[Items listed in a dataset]
--------
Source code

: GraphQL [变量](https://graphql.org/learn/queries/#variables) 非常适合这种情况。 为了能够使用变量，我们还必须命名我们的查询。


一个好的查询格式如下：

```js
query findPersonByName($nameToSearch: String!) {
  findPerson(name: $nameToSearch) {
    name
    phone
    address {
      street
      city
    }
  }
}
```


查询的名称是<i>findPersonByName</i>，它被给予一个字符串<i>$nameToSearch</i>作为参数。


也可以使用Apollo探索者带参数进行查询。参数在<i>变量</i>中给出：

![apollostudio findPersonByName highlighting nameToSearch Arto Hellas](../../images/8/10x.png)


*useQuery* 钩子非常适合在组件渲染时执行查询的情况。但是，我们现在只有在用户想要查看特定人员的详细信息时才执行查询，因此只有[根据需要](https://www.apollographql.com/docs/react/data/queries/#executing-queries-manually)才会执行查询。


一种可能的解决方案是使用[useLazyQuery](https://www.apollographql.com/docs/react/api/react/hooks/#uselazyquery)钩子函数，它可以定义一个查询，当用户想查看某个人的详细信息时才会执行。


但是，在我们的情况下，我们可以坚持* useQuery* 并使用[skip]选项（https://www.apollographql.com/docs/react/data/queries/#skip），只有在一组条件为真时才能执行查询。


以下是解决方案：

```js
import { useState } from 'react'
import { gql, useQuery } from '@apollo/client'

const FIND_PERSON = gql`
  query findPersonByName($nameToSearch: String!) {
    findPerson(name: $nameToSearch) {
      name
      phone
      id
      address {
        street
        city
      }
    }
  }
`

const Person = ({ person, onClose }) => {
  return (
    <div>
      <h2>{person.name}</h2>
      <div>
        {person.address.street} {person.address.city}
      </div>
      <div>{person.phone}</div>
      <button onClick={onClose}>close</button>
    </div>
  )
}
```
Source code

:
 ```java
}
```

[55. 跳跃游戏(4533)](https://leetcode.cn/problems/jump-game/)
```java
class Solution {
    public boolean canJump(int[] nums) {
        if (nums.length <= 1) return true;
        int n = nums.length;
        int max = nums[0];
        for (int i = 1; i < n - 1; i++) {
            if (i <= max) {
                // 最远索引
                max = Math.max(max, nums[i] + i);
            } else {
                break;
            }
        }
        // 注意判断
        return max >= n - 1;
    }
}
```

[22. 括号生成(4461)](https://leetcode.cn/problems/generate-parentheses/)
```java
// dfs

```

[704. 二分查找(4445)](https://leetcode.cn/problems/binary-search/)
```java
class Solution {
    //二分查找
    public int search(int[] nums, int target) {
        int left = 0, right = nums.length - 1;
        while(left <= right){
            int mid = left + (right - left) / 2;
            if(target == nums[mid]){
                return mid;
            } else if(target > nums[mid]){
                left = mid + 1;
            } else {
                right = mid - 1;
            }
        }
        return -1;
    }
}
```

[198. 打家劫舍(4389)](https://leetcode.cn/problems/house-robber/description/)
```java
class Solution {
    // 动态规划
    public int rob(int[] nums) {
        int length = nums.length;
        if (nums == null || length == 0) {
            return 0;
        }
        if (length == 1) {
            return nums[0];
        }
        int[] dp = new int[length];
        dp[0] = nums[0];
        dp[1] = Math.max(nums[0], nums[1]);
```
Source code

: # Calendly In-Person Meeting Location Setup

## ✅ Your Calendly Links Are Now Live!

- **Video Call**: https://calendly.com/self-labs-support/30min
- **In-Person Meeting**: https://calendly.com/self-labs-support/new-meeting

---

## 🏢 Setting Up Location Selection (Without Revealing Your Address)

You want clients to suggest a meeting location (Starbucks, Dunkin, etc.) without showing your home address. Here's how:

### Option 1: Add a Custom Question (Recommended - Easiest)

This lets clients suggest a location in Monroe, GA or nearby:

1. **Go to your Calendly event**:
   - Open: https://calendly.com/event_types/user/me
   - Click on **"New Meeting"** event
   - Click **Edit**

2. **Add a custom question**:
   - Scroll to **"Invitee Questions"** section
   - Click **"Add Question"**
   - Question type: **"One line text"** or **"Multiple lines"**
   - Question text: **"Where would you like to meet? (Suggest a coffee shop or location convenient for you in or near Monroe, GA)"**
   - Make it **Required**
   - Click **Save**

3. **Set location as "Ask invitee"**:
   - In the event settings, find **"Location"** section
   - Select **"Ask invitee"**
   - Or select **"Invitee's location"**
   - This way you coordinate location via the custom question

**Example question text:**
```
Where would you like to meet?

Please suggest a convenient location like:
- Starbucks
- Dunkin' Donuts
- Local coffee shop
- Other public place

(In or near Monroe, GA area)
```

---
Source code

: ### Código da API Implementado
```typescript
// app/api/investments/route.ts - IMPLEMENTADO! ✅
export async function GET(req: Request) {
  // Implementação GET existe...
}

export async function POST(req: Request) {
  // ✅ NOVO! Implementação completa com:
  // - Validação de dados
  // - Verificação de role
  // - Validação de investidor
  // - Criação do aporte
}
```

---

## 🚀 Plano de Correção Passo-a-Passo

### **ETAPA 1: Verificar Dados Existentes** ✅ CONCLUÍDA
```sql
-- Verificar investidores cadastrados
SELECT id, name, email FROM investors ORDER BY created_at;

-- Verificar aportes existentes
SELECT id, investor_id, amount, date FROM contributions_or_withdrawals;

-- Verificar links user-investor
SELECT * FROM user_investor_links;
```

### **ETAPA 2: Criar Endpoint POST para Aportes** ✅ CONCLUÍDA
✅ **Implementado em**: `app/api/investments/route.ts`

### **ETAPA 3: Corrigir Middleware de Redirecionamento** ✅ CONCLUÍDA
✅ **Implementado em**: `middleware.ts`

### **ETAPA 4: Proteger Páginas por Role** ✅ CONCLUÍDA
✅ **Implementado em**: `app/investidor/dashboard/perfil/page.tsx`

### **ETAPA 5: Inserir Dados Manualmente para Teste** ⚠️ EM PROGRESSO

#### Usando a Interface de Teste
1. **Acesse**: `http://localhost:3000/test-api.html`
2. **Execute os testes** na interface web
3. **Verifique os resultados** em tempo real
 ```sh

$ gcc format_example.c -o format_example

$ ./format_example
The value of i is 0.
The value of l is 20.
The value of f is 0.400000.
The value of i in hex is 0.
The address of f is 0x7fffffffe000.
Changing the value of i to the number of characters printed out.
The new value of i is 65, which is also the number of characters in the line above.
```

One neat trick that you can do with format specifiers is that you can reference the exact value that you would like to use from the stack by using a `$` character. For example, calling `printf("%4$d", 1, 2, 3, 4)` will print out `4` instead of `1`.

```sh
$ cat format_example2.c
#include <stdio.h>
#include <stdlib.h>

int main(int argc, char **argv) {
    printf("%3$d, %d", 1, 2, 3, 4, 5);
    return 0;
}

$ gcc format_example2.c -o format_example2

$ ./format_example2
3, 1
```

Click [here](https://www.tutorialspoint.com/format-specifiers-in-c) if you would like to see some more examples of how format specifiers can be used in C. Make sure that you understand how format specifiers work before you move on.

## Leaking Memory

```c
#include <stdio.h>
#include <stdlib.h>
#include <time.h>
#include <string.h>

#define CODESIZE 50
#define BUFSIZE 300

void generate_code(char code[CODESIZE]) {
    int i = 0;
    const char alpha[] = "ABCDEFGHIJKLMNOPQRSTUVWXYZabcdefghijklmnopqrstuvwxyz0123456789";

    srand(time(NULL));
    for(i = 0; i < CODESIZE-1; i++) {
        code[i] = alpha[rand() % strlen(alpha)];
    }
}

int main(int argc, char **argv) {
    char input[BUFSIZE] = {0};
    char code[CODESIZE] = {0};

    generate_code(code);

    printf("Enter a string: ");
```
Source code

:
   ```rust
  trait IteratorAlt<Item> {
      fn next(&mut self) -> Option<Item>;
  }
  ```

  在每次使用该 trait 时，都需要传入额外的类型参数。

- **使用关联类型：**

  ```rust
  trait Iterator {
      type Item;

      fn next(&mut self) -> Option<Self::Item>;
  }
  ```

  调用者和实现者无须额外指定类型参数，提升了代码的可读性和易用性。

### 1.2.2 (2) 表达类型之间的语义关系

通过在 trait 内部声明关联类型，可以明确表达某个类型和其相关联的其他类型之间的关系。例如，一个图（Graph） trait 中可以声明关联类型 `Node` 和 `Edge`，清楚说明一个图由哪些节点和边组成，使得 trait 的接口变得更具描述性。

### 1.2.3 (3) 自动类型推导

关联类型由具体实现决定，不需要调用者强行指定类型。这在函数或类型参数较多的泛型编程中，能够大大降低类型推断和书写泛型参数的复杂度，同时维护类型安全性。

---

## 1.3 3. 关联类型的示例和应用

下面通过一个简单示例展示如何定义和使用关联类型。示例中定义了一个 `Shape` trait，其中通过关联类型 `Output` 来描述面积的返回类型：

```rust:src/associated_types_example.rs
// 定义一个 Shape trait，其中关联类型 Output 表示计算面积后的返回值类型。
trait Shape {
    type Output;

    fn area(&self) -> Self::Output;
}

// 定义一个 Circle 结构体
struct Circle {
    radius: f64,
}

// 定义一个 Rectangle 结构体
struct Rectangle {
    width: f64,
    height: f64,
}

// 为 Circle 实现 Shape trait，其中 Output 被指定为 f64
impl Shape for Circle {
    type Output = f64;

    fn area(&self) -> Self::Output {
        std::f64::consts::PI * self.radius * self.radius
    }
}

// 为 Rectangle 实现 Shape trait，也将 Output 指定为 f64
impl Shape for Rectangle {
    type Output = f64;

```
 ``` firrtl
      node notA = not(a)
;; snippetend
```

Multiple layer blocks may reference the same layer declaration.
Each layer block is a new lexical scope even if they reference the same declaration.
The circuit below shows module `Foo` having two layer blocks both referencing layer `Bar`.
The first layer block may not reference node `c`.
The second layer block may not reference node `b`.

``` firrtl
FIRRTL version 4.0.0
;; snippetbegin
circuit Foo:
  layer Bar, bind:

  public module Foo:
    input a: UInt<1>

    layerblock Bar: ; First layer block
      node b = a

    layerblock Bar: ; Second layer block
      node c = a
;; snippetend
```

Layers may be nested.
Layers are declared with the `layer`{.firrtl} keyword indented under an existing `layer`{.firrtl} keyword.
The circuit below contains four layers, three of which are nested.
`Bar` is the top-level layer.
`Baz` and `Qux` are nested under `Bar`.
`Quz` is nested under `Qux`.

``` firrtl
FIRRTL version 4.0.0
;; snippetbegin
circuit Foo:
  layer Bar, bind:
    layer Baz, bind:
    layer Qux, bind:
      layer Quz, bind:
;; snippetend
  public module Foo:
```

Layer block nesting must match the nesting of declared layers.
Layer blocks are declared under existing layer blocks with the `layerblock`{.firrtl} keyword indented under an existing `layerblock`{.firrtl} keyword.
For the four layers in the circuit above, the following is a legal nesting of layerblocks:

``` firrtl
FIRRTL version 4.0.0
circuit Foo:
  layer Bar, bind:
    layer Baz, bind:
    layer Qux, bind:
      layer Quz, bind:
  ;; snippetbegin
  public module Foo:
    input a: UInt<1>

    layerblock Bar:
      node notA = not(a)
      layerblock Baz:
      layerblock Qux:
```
--------
-- WORK ITEM --
In the records above, find the lines containing "POST" and copy them.

-- FINISHED EXERCISE --
export async function POST(req: Request) {
### **ETAPA 2: Criar Endpoint POST para Aportes** ✅ CONCLUÍDA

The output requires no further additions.